As the top two teams were already determined, the fifth round can easily be scratched, leaving just the grand final to be played.

There is one small problem with that: one of the participants, set to play Otago University, is guest club Ponsonby, now stuck under stricter restrictions in Auckland.

A final can be played at Alert Level 2 but the Ponies will be allowed to make the trip to Dunedin only if the northern city joins the South at that level.

"We’re hoping to get the grand final played," ORL chairman Ricki Allan said.

"We’re just obviously not too sure as Ponsonby is involved, and it’s hard to say when Auckland is going to be dropping down a couple of levels.

"We could be waiting a while, and we will wait as long as possible.

"But we also need to think about the University guys. We can’t leave it too late or the students will be gone.

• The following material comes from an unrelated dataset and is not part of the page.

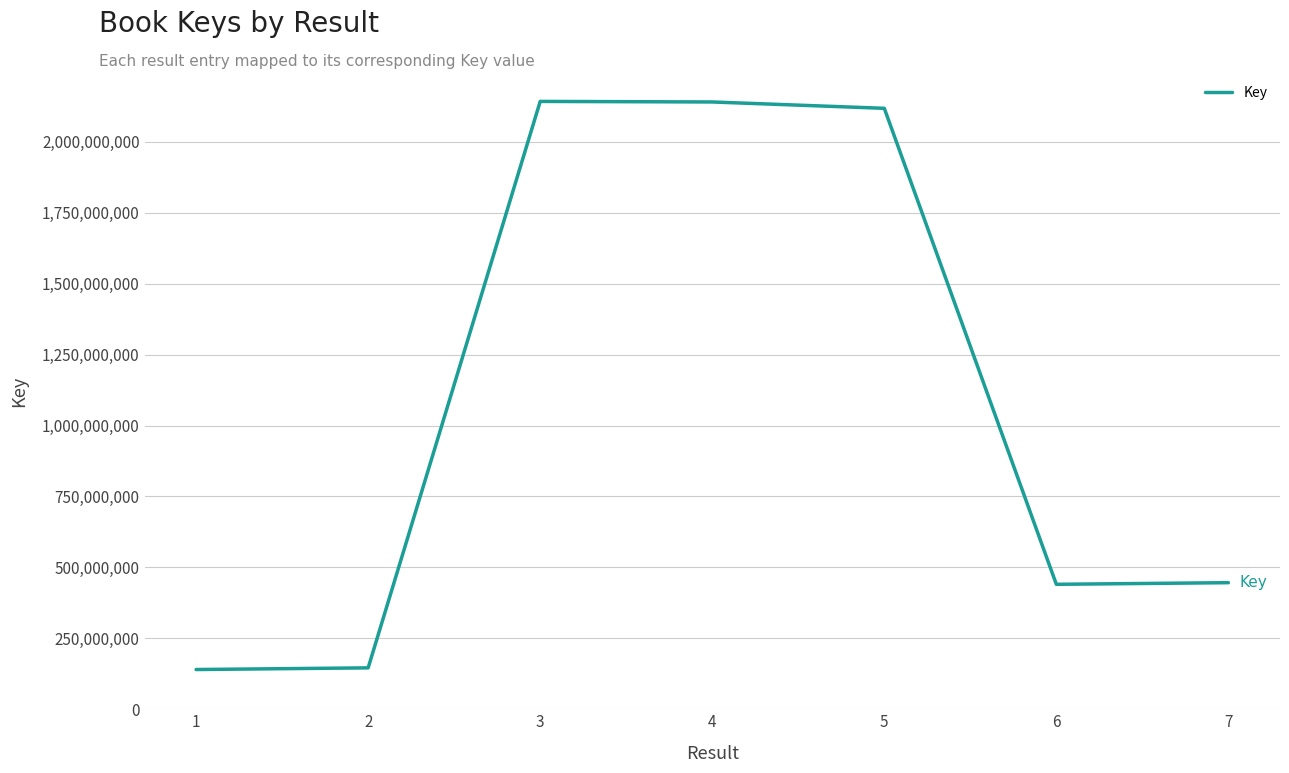

What is the greatest value displayed?

2142556678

So we kind of need to get it played before the students go on holiday."

A further complication could be finding a ground, as the Dunedin City Council starts to prepare venues for summer sport.

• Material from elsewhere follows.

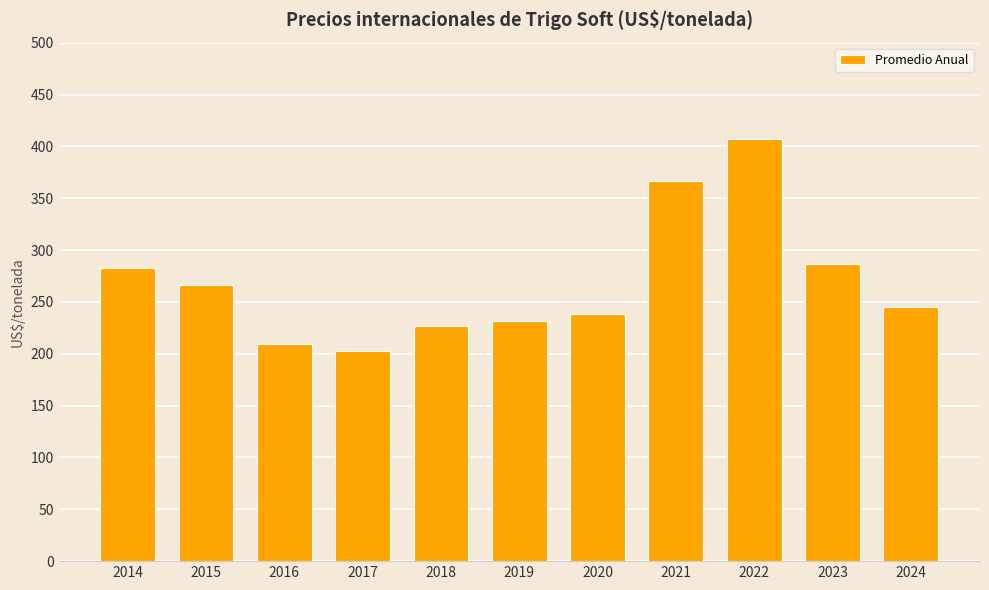

What is the smallest value displayed?

202.8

Allan acknowledged the situation was tricky but said it would be a shame if the final could not be played.

He was pleased with the standard of the competition over the four weeks played.

"It was really good to get it back going.

"Ponsonby were a good addition. They were unbeaten but I think University were in a position to give them a pretty decent challenge in the final."

He was unsure if the Ponies would be back in the Otago competition but said they would be welcomed.

"They’re definitely hopeful to re-enter the Auckland competition but there are some politics going on up there around their junior club.

"Until they can resolve that, I think they’ve enjoyed being part of our competition.

"Their manager actually owns a business that has sponsored Otago Rugby League, so they’re trying to make contributions to help us grow, and they’re keen to stay involved with us."

While the club final is up in the air, there should be some representative league to keep local players going.

The South Island premier competition has been nudged back and will start with a clash between West Coast and Southland at Wingham Park, the spiritual home of southern league, on September 25.

The Otago Whalers will head to Invercargill to play Southland on October 2, and host West Coast in Dunedin on October 9.